VECM_Results [VECM_Results>20] <- 20
colnames(VECM_Results) = column_names
We get RPEs forecasted by VECM for \(t=9,10,...,16\).
Naive_Forecast <- function(num_subject,n_ahead)
{Naive_RPE <- matrix(data = NA,nrow = LF_T_end,ncol = 1)
for (cur_t in LF_F_start:(LF_T_end-n_ahead)){
tryCatch({
DataX <- Subject_Data[[num_subject]]
Data_in <- DataX[1:cur_t,]
Naive_RPE[cur_t+n_ahead,] = Data_in[cur_t,N_var]
}, error = function(e) {})}
return(Naive_RPE)}
Naive_Results = mapply(Naive_Forecast,comb[,1],comb[,2])
colnames(Naive_Results) = column_names
In this section, we plot the forecasts that we got using different methods in conjunction with true RPEs. These plots are presented for different participants and \(k\) values.
|---|
### Exercise instructions
Transcribe the portion of the forecasting code excerpt that opens with the words containing "Naive_Forecast <- function(num_subject,n_ahead)" and closes with "Naive_Results = mapply(Naive_Forecast,comb[,1],comb[,2])".

### Raw data
|---|
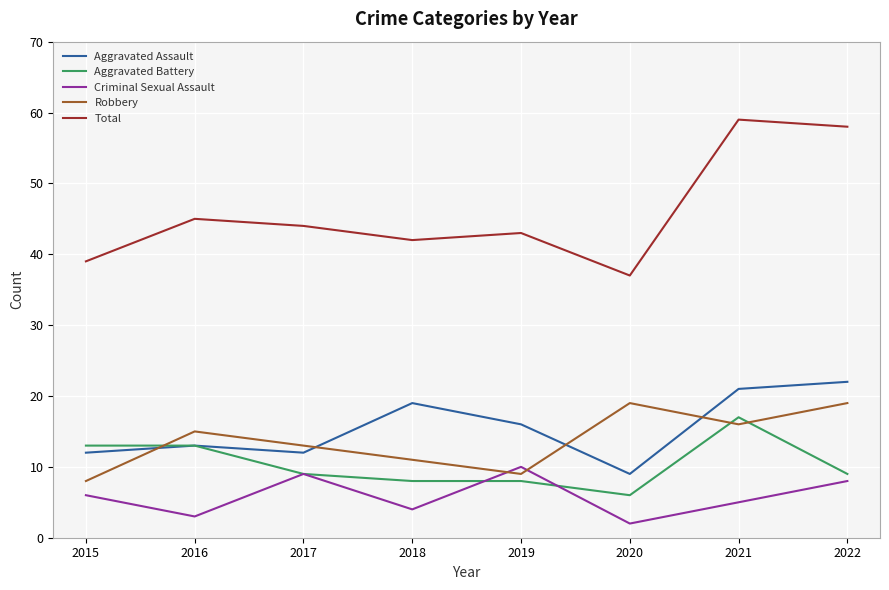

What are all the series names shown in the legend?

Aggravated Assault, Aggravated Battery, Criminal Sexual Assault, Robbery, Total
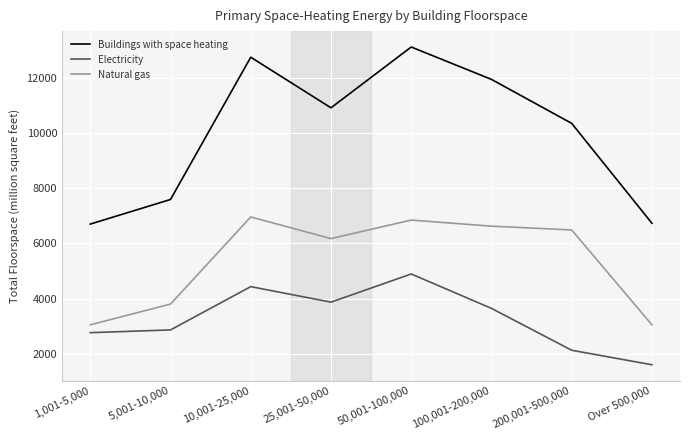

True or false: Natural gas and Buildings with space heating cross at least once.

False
|---|
### Answer to this task
Naive_Forecast <- function(num_subject,n_ahead)
{Naive_RPE <- matrix(data = NA,nrow = LF_T_end,ncol = 1)
for (cur_t in LF_F_start:(LF_T_end-n_ahead)){
tryCatch({
DataX <- Subject_Data[[num_subject]]
Data_in <- DataX[1:cur_t,]
Naive_RPE[cur_t+n_ahead,] = Data_in[cur_t,N_var]
}, error = function(e) {})}
return(Naive_RPE)}
Naive_Results = mapply(Naive_Forecast,comb[,1],comb[,2])